**Stored items**

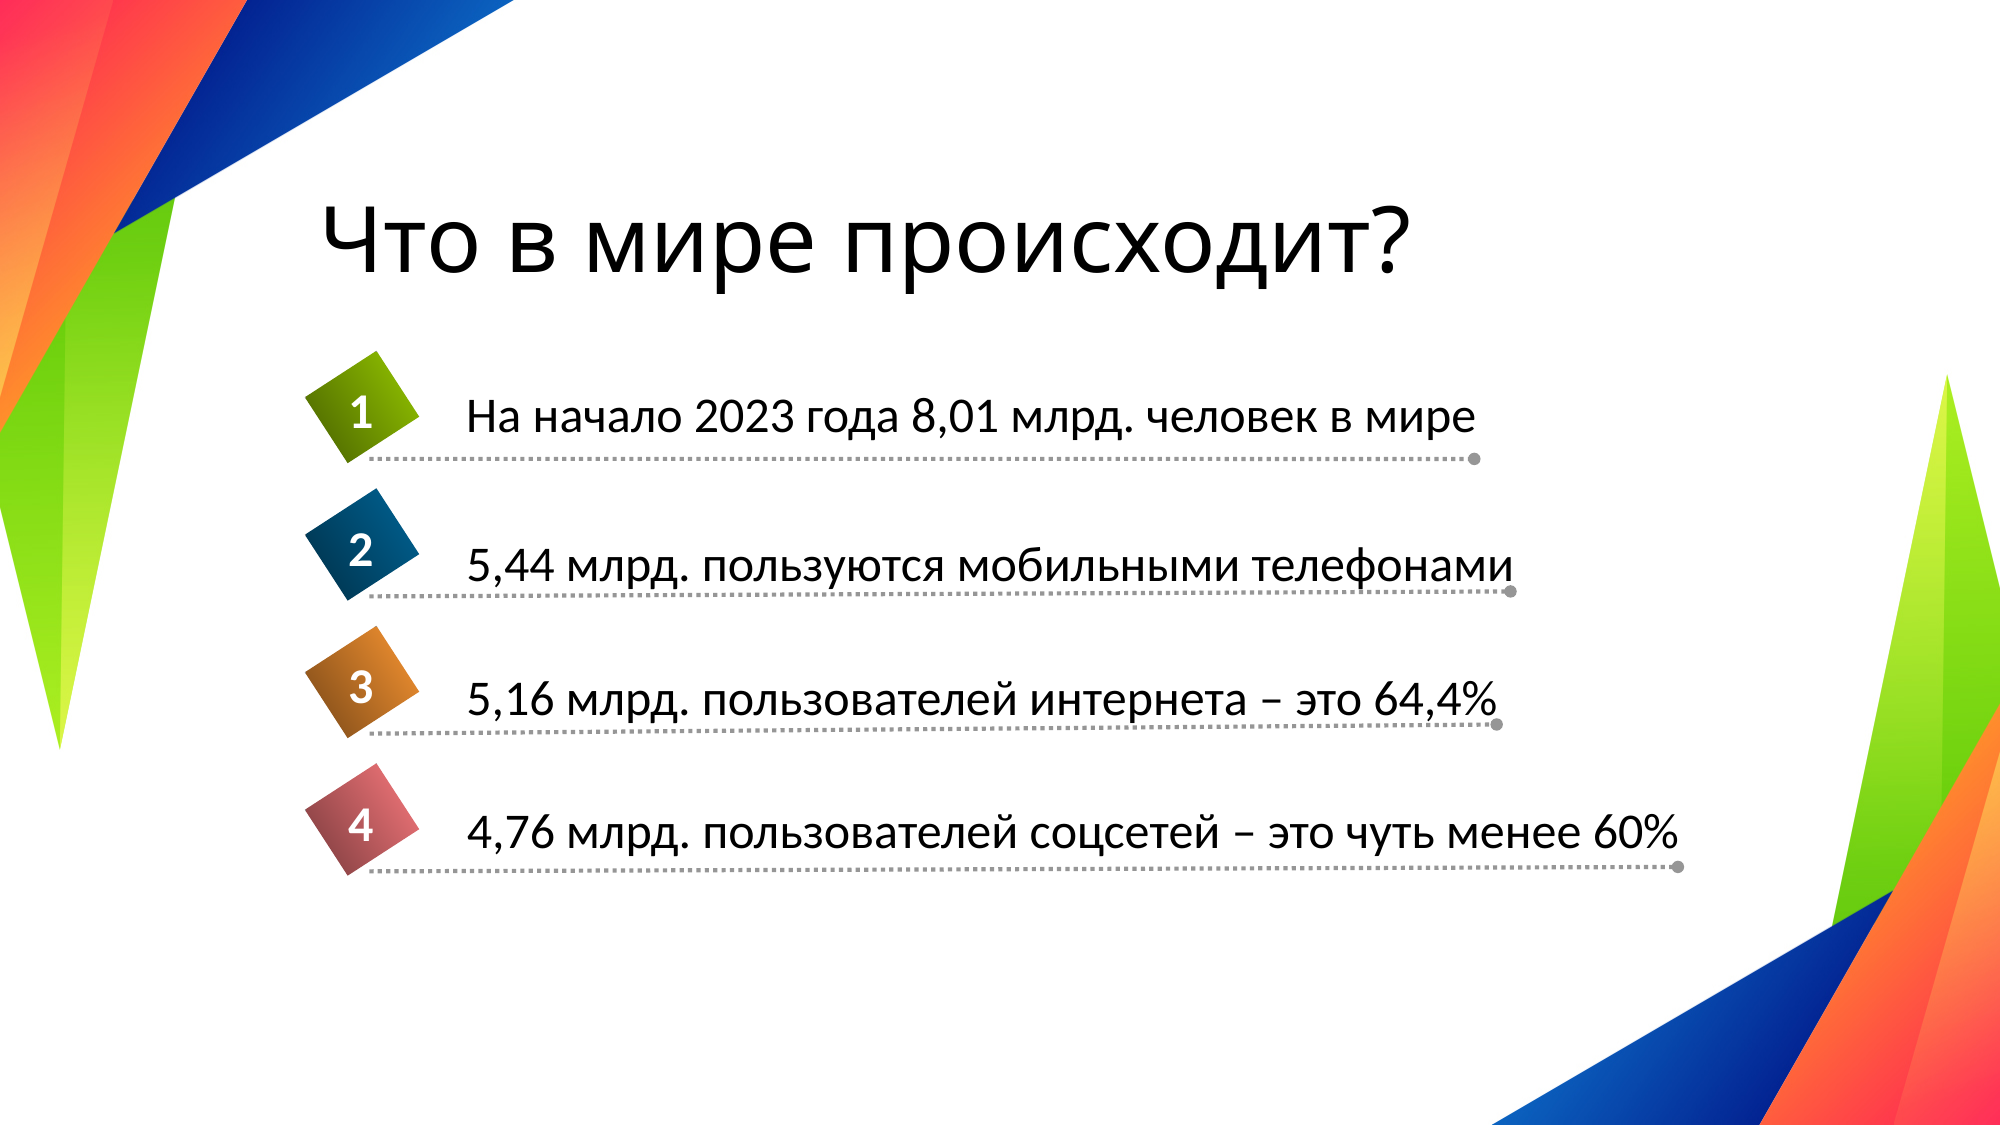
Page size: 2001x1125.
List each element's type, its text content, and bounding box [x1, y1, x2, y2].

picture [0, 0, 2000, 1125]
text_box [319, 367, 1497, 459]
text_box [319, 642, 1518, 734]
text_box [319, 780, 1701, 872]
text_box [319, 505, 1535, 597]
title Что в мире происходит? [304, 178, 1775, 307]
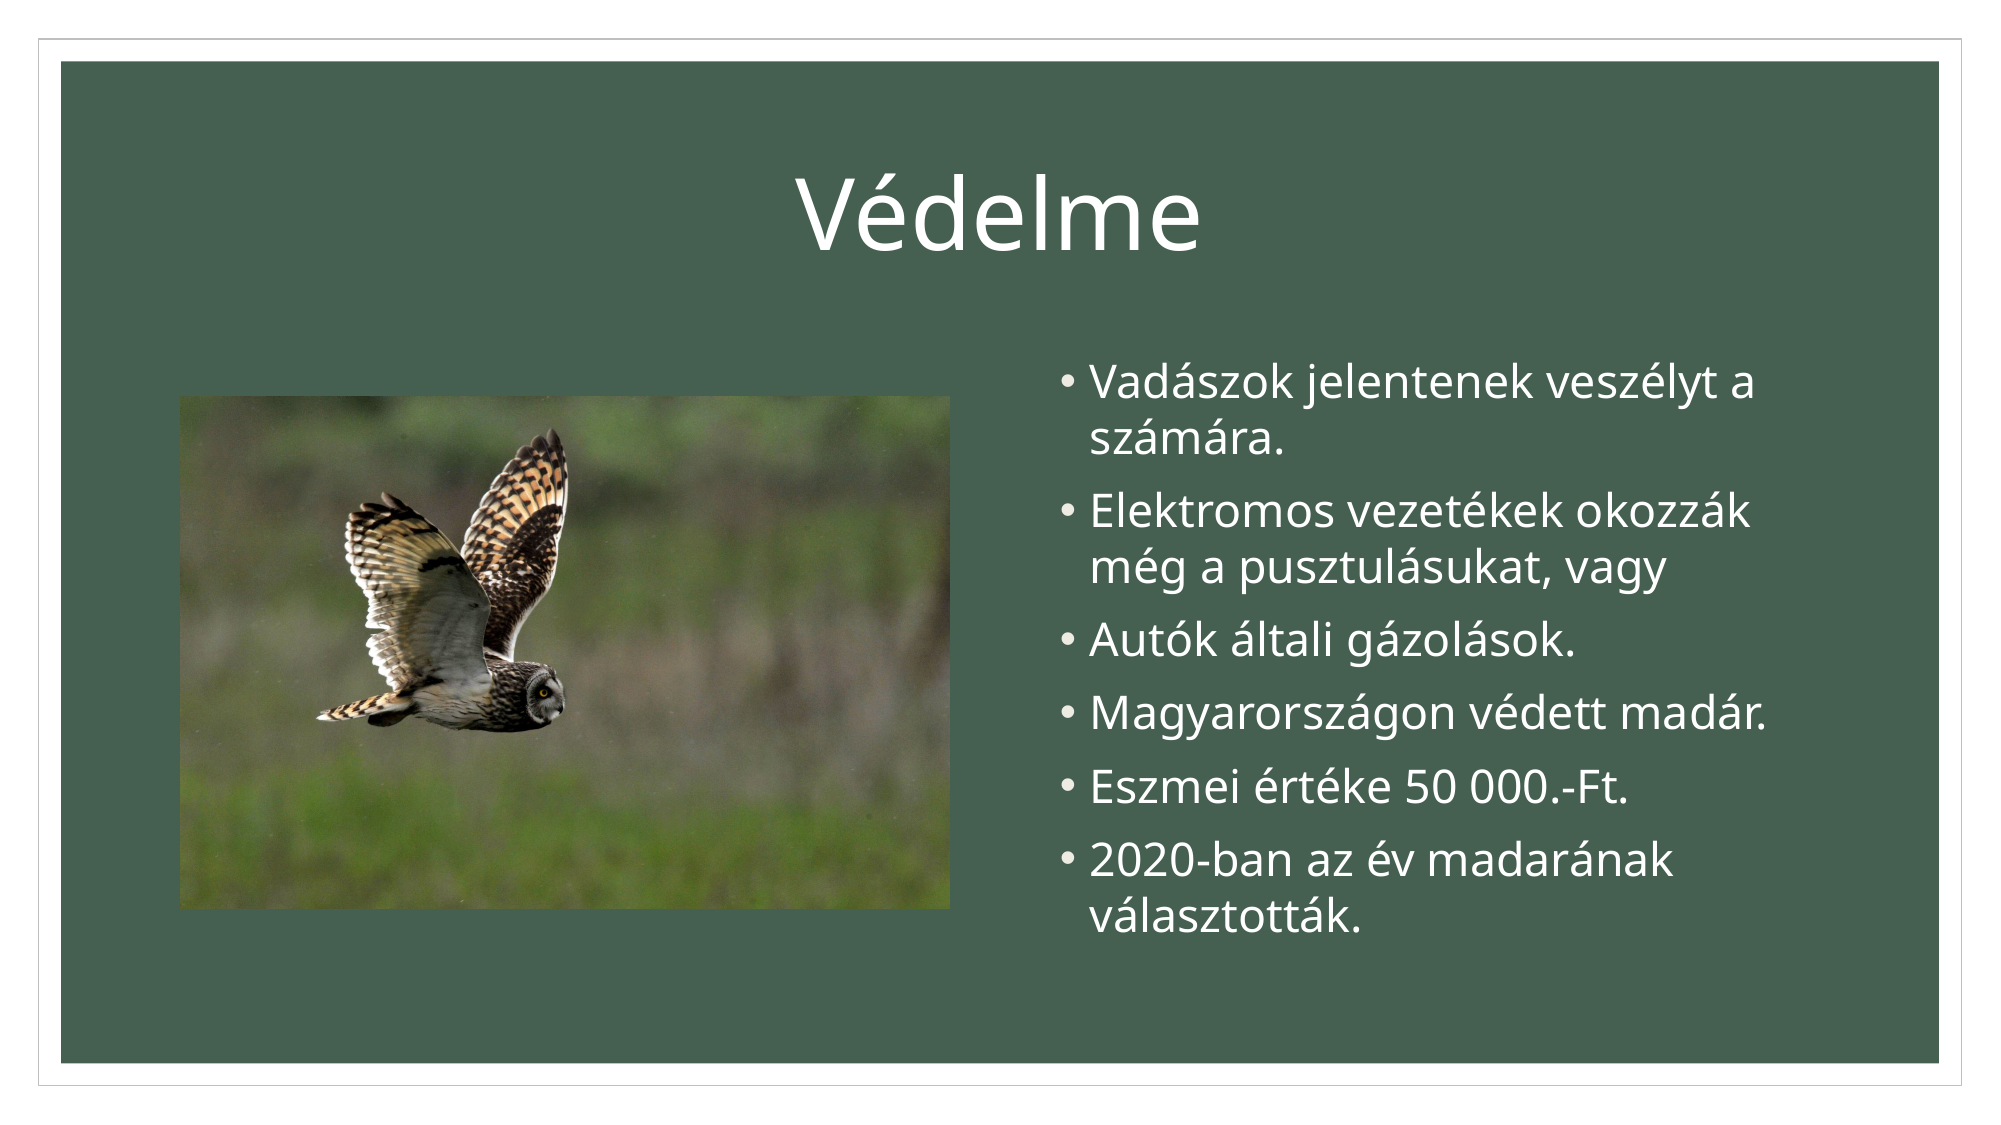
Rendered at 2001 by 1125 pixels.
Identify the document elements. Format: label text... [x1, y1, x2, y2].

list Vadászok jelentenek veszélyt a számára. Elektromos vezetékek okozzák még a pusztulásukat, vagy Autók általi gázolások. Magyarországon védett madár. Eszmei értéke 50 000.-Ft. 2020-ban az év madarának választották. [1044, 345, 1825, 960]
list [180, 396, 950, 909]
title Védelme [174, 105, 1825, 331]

**Task instructions**
Repeat all entries exactly, pictures excluded.

**Task response**
Page size: 2001x1125.
List each element's type, its text content, and bounding box [x1, y1, x2, y2].

picture [0, 0, 2000, 1125]
text_box [319, 367, 1497, 459]
text_box [319, 642, 1518, 734]
text_box [319, 780, 1701, 872]
text_box [319, 505, 1535, 597]
title Что в мире происходит? [304, 178, 1775, 307]
Rendered at 2001 by 1125 pixels.
Identify the document elements. Format: label text... [x1, y1, x2, y2].

list Vadászok jelentenek veszélyt a számára. Elektromos vezetékek okozzák még a pusztulásukat, vagy Autók általi gázolások. Magyarországon védett madár. Eszmei értéke 50 000.-Ft. 2020-ban az év madarának választották. [1044, 345, 1825, 960]
list [180, 396, 950, 909]
title Védelme [174, 105, 1825, 331]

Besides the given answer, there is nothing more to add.